#### [Assigned task]
Two lines in the listing below mark the span: one contains "FIGURE 2 | Receiver" and one contains "Fig 5. Surface". Reproduce both of them and everything between, exactly.

#### [Supplied material]

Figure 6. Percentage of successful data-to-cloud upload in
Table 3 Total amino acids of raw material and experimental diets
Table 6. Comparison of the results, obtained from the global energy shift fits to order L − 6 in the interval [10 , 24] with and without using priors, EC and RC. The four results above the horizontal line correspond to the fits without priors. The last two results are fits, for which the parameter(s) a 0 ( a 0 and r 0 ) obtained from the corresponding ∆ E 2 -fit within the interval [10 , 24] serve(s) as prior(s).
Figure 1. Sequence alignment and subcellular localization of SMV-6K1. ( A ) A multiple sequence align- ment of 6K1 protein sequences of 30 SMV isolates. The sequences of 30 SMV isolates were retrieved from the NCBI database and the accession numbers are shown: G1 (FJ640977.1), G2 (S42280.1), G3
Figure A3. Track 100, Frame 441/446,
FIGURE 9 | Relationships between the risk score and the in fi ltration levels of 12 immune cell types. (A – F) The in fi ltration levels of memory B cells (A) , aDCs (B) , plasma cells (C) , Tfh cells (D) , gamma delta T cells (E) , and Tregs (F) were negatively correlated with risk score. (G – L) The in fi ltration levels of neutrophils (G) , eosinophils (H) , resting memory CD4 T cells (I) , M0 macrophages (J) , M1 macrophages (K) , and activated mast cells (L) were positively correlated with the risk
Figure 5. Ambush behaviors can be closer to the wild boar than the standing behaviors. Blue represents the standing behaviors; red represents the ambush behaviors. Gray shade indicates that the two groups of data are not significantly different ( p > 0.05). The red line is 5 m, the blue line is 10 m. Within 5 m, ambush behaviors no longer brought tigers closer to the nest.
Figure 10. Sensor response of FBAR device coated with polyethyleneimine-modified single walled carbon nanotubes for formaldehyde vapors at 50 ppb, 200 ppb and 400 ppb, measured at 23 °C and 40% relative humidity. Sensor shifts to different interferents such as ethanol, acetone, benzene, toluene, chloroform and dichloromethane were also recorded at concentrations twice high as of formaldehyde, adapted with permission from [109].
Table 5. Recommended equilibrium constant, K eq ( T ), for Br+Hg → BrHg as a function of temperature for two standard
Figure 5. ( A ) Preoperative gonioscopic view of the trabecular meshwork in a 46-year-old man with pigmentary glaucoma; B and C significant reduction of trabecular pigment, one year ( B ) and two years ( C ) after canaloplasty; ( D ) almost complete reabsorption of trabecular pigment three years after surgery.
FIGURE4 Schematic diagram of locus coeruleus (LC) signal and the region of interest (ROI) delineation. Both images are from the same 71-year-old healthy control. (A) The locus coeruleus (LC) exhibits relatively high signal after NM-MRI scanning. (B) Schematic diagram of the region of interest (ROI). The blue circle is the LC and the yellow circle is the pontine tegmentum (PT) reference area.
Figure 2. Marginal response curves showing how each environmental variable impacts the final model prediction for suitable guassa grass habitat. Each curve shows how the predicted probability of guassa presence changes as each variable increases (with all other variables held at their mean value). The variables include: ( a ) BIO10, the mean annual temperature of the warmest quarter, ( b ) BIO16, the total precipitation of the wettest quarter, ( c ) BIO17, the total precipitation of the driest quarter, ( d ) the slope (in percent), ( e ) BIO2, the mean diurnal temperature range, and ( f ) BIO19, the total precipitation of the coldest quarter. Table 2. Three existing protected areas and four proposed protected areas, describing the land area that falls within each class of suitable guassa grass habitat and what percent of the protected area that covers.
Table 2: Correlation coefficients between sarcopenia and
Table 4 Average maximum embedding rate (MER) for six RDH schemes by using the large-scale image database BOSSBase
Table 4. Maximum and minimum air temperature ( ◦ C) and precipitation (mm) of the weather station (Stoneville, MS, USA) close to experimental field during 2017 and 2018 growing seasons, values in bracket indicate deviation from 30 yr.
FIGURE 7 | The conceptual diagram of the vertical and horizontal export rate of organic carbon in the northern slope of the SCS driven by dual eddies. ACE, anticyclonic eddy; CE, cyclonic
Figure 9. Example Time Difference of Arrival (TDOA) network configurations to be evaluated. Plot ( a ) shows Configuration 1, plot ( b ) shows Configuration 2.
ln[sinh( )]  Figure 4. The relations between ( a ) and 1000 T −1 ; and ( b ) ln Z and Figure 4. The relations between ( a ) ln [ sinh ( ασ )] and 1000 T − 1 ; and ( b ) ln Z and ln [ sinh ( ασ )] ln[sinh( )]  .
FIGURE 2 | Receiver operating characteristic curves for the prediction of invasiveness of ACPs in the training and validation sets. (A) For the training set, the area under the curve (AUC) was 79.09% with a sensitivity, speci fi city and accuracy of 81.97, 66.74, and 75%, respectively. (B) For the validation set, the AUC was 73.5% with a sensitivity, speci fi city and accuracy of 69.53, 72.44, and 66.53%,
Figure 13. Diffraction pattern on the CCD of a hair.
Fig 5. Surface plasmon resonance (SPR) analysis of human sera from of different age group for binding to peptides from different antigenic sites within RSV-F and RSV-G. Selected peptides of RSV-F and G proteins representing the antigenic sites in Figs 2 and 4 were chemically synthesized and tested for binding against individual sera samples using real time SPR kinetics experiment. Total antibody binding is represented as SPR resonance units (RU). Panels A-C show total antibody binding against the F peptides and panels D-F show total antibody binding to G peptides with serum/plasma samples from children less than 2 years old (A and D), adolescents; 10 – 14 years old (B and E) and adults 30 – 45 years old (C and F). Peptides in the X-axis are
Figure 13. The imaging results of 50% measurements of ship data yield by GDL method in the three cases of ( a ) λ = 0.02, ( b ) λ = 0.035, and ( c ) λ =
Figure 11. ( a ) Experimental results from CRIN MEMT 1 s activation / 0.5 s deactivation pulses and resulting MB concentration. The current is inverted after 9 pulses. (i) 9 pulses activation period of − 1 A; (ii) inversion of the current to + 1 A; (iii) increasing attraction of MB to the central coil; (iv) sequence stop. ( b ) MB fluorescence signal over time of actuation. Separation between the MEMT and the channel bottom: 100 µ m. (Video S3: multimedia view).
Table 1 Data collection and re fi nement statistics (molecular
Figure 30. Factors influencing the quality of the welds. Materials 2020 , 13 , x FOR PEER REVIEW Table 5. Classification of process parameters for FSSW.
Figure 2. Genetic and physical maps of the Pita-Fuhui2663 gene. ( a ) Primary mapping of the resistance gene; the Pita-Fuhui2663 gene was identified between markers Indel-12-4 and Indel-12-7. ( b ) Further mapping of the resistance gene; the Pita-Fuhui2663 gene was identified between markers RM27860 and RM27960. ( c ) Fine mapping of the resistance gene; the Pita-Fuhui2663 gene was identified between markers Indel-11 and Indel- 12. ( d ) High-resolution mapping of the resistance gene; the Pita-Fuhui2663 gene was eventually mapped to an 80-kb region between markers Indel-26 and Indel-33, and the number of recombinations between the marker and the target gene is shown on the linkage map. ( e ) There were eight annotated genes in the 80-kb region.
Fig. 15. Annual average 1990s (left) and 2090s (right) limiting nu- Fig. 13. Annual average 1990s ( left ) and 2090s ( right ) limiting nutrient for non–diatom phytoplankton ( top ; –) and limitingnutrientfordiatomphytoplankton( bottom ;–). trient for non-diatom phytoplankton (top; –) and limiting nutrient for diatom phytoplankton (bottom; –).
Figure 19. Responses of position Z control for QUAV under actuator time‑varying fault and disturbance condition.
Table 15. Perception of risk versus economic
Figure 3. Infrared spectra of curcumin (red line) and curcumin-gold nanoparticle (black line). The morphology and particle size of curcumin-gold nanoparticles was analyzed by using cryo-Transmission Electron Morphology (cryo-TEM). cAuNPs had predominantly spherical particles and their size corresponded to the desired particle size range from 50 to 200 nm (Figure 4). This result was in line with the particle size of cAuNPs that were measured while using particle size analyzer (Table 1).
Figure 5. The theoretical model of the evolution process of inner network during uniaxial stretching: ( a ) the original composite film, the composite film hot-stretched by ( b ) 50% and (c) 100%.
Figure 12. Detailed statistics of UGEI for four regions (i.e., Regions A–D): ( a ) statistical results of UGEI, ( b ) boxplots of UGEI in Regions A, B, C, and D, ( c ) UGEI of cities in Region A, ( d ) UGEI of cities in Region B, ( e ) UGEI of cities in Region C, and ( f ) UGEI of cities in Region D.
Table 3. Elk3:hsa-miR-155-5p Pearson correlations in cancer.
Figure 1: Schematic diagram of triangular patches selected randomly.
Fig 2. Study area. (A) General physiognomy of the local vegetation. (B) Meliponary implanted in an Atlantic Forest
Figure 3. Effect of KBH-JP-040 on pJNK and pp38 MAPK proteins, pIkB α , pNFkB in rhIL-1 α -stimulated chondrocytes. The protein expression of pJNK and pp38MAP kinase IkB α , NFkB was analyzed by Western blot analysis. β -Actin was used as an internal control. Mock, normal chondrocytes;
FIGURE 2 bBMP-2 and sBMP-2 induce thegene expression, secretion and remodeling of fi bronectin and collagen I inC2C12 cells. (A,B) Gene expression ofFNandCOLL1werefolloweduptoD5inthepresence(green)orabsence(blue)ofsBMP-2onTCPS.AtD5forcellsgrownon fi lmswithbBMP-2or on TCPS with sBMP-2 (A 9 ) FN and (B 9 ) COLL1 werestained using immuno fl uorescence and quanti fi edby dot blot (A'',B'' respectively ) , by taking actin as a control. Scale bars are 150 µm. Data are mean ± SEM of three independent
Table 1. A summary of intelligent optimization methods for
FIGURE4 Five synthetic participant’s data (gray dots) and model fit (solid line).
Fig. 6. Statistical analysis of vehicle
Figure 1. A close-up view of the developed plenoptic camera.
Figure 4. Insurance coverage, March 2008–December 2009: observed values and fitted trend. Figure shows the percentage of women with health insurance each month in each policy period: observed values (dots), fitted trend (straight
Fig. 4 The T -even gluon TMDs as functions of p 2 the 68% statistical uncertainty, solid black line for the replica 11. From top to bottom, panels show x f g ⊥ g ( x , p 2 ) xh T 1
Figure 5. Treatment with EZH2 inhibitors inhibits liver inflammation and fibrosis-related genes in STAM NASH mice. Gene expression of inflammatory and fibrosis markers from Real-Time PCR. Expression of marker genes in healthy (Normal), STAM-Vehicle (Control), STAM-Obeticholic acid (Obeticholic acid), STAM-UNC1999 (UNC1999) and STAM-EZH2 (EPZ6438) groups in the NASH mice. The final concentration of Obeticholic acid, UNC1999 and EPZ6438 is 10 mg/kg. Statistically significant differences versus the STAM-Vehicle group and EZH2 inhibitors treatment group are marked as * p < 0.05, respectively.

#### [Response to this task]
FIGURE 2 | Receiver operating characteristic curves for the prediction of invasiveness of ACPs in the training and validation sets. (A) For the training set, the area under the curve (AUC) was 79.09% with a sensitivity, speci fi city and accuracy of 81.97, 66.74, and 75%, respectively. (B) For the validation set, the AUC was 73.5% with a sensitivity, speci fi city and accuracy of 69.53, 72.44, and 66.53%,
Figure 13. Diffraction pattern on the CCD of a hair.
Fig 5. Surface plasmon resonance (SPR) analysis of human sera from of different age group for binding to peptides from different antigenic sites within RSV-F and RSV-G. Selected peptides of RSV-F and G proteins representing the antigenic sites in Figs 2 and 4 were chemically synthesized and tested for binding against individual sera samples using real time SPR kinetics experiment. Total antibody binding is represented as SPR resonance units (RU). Panels A-C show total antibody binding against the F peptides and panels D-F show total antibody binding to G peptides with serum/plasma samples from children less than 2 years old (A and D), adolescents; 10 – 14 years old (B and E) and adults 30 – 45 years old (C and F). Peptides in the X-axis are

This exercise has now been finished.